Vivamos como personas que, en Cristo, se han levantado victoriosas sobre el pecado y la muerte. No nos digamos personas de fe sólo con los labios. Si en verdad creemos en Cristo Jesús convirtamos toda nuestra vida en una continua alabanza al Nombre de nuestro Dios y Padre.

Lc. 19, 41-44. Hemos conocido el amor que Dios nos tiene en que, siendo aún pecadores, Él nos envió a su propio Hijo para salvarnos del pecado y hacernos hijos suyos.
Jerusalén: Ciudad de Paz. Sus ojos estuvieron ciegos y no pudo reconocer lo que realmente le podía conducir a la paz: creer en Aquel que el Padre Dios envió como salvador nuestro.
Y a Cristo le duele la perdición de los suyos, pues Dios los puso en su mano para que salvara a todos; y nadie se perderá, excepto el hijo de perdición, aquel que se cierre al amor de Dios, aquel que rechace al Enviado del Padre como único camino que nos conduce a la paz. Mientras aún es tiempo el Señor nos invita a volver a Él para que sean nuestras la paz y la alegría eternas.
Pero esa paz y esa alegría que proceden de Dios deben ser realidades vividas ya desde ahora, pues no podemos encaminarnos hacia la Gloria junto a Cristo manifestándonos como destructores de la vida y de la paz entre nosotros.
Tratemos, pues, de ser totalmente leales a nuestra fe, que decimos haber depositado en Cristo Jesús. Ojalá y escuchemos hoy su voz; no endurezcamos ante Él nuestro corazón.
El Señor se ha acercado a nosotros, de un modo especial mediante la Eucaristía que estamos celebrando. Él nos contempla con gran amor. Ojalá y no nos contemple con tristeza porque sólo vengamos a alabarlo con los labios, mientras nuestro corazón permanezca lejos de Él.

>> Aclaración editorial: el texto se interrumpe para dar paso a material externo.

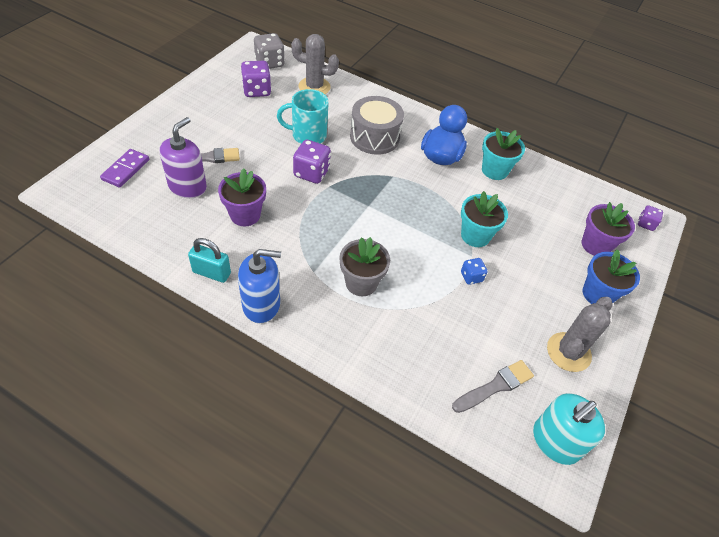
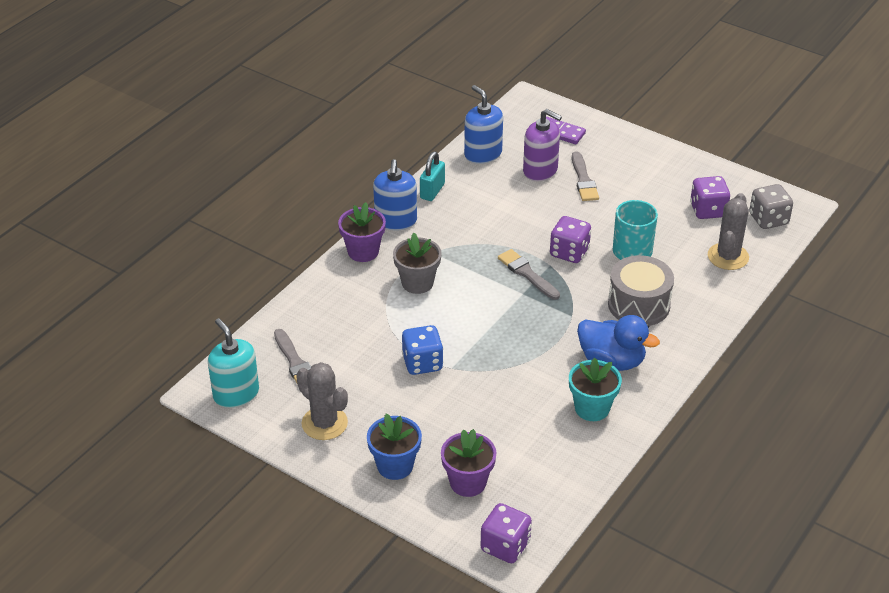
camera: 100 degrees right, 10 degrees down
(151, 229) = (483, 154): none -> blue soap dispenser
(245, 215) = (504, 208): purple flower pot -> purple flower pot (363, 251)
(342, 201) = (527, 274): none -> grey brush
(471, 277) = (422, 363): blue dice -> blue dice, size x1.73
(475, 236) = (480, 374): turquoise flower pot -> none
(645, 224) = (505, 546): purple dice -> purple dice, size x1.73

Él nos considera sus amigos y nos ha revelado todo lo que el Padre Dios le confió; nada ha guardado bajo sello, sino que nos ha manifestado el amor del Padre, amor que ha llegado hasta el extremo de entregar su vida para que nosotros tengamos vida, y no sólo vida en abundancia, sino Vida eterna.
Mediante su Sangre Él nos ha comprado para Sí, de tal forma que ya no vivamos para nosotros, sino para Aquel que por nosotros murió y resucitó.
Veamos a qué precio hemos sido rescatados. No vivamos, pues, como esclavos del pecado, sino como hijos de Dios, libres de todo aquello que pudiera empañar en nosotros la presencia del Señor.
Que nuestra Eucaristía nos haga vivir como personas que no sólo disfrutan del amor y de la paz de Dios, sino que trabajan para que también se hagan realidad esos bienes en el corazón de todas las personas.
La Iglesia es ahora la Enviada de Dios como testigo de su Señor al mundo para santificarlo, para liberarlo de la esclavitud al pecado y a la muerte. Nuestro testimonio de Cristo nos ha de llevar a preocuparnos del bien de nuestro prójimo en todos los aspectos. Sin embargo también, y de un modo principal, ese hacerle el bien a nuestros semejantes debemos entenderlo como la preocupación de trabajar para que llegue a Él la paz, que sólo proviene de aceptar la persona, las enseñanzas y las obras de Jesucristo.
Evangelizar a los demás debe significar entregarles a Cristo, Evangelio viviente del Padre, como salvación para cada uno de aquellos a los que hemos sido enviados. No podemos conformarnos con trabajar promoviendo una más justa distribución de los bienes temporales para que todos disfruten de una vida más digna; si al final no propiciamos en los demás un encuentro con Cristo como Salvador y Santificador de toda la humanidad, habremos fallado en la misión que se nos ha confiado, y entonces habrá motivos para que Cristo nos reclame el que nosotros seamos los responsables de haber mantenido ciegos a los demás en aquello que realmente podía haberlos conducido a la paz.
Que el Señor nos conceda, por intercesión de la Santísima Virgen María, nuestra Madre, la Gracia de trabajar constantemente por su Reino, hasta lograr que Él realmente viva en todos y cada uno de nosotros, e impulse nuestra vida hacia nuestra plena realización en Él. Amén.